→ **Task input**:
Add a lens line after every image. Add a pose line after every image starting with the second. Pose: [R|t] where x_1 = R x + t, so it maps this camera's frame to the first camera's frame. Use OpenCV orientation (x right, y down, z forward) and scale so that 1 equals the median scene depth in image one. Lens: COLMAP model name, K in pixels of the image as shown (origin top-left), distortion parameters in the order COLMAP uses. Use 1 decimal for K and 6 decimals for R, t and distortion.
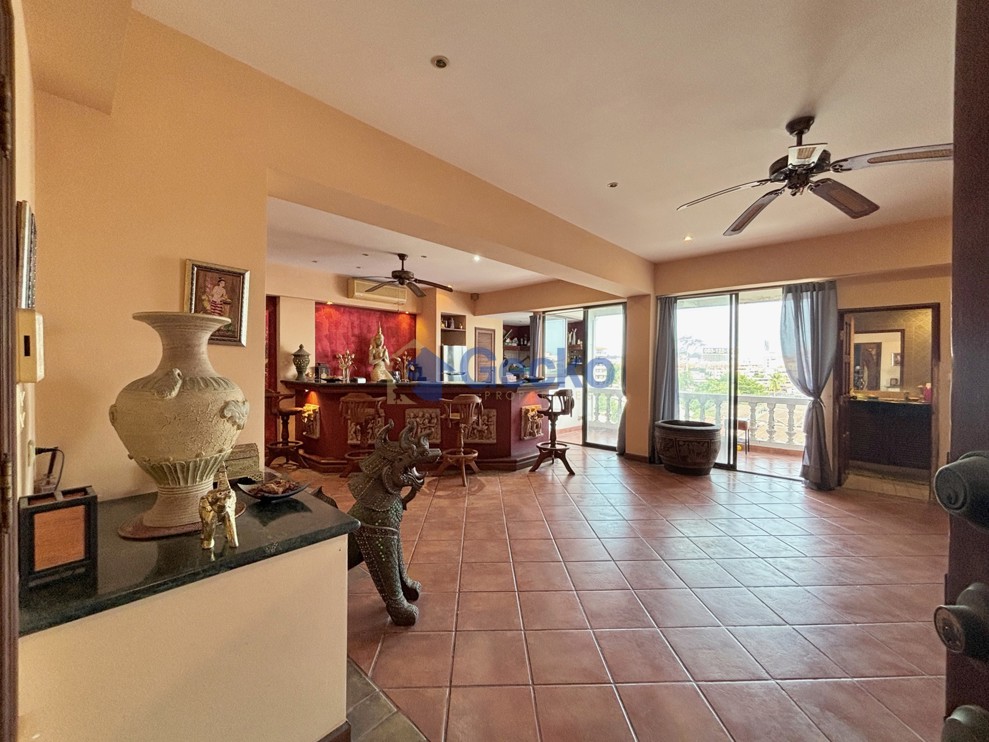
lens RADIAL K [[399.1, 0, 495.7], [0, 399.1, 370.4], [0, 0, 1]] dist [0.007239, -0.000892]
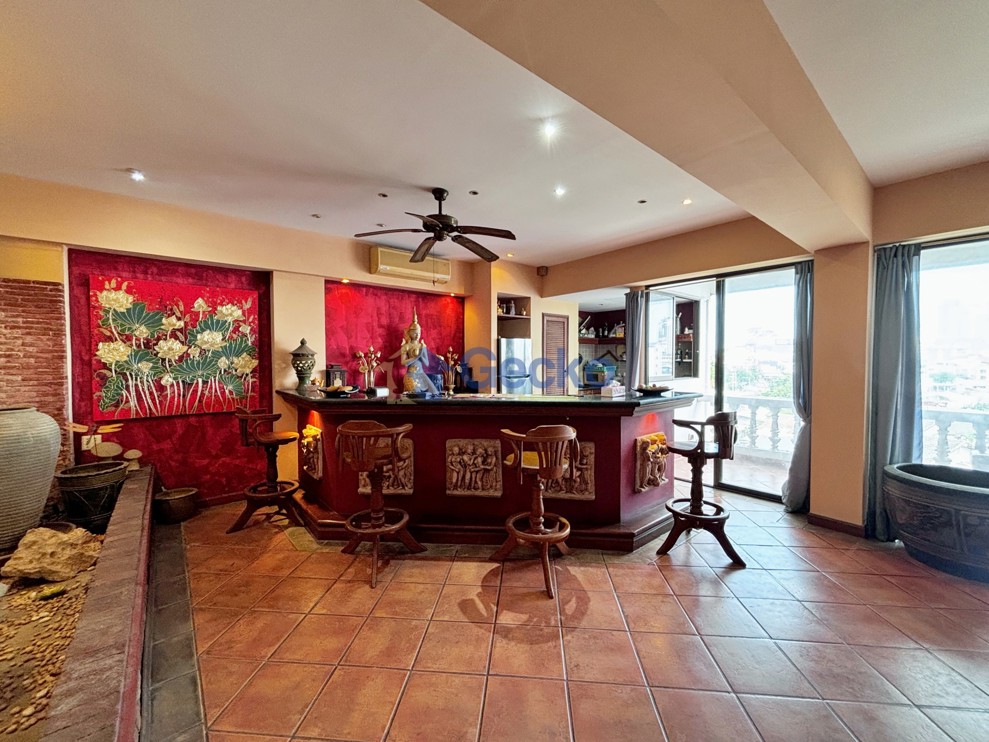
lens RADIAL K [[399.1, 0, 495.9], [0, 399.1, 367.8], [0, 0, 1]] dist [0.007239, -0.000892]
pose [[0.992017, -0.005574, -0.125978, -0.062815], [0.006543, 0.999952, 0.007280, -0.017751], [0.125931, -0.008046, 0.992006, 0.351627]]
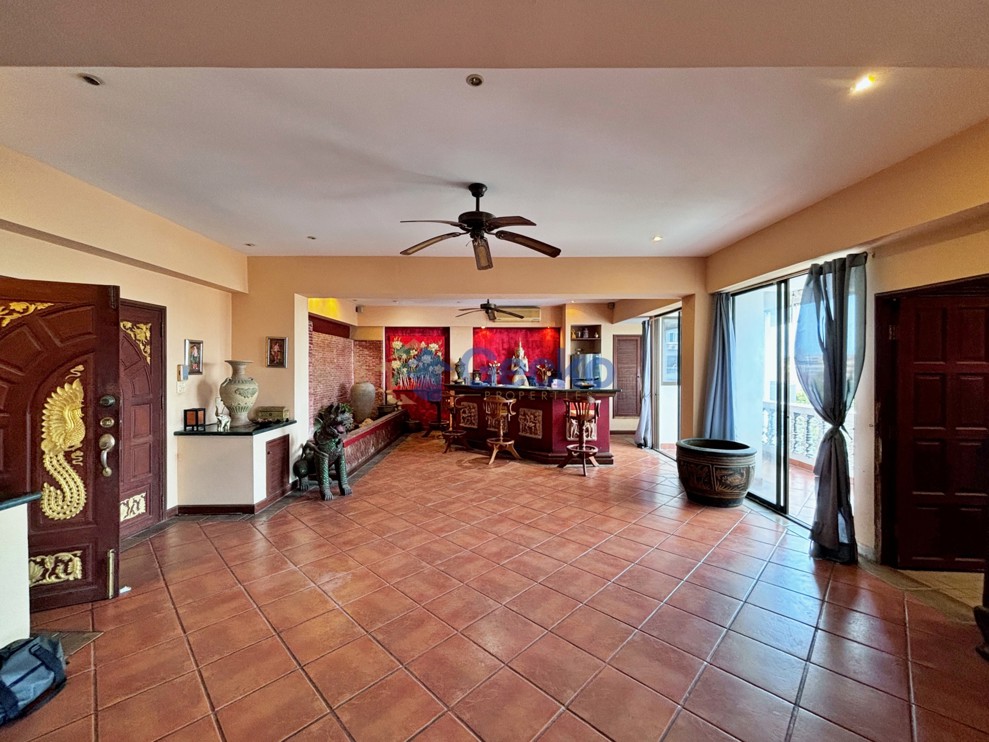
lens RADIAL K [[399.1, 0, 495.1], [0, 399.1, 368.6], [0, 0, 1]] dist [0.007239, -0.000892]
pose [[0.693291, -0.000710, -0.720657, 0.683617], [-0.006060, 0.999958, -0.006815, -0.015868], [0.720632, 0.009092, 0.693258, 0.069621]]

→ **What is being asked**: Arrange every line of the material above as a numbered list, leaving out blank lines and the pictures.

→ **Output below**:
1. Add a lens line after every image. Add a pose line after every image starting with the second. Pose: [R|t] where x_1 = R x + t, so it maps this camera's frame to the first camera's frame. Use OpenCV orientation (x right, y down, z forward) and scale so that 1 equals the median scene depth in image one. Lens: COLMAP model name, K in pixels of the image as shown (origin top-left), distortion parameters in the order COLMAP uses. Use 1 decimal for K and 6 decimals for R, t and distortion.
2. lens RADIAL K [[399.1, 0, 495.7], [0, 399.1, 370.4], [0, 0, 1]] dist [0.007239, -0.000892]
3. lens RADIAL K [[399.1, 0, 495.9], [0, 399.1, 367.8], [0, 0, 1]] dist [0.007239, -0.000892]
4. pose [[0.992017, -0.005574, -0.125978, -0.062815], [0.006543, 0.999952, 0.007280, -0.017751], [0.125931, -0.008046, 0.992006, 0.351627]]
5. lens RADIAL K [[399.1, 0, 495.1], [0, 399.1, 368.6], [0, 0, 1]] dist [0.007239, -0.000892]
6. pose [[0.693291, -0.000710, -0.720657, 0.683617], [-0.006060, 0.999958, -0.006815, -0.015868], [0.720632, 0.009092, 0.693258, 0.069621]]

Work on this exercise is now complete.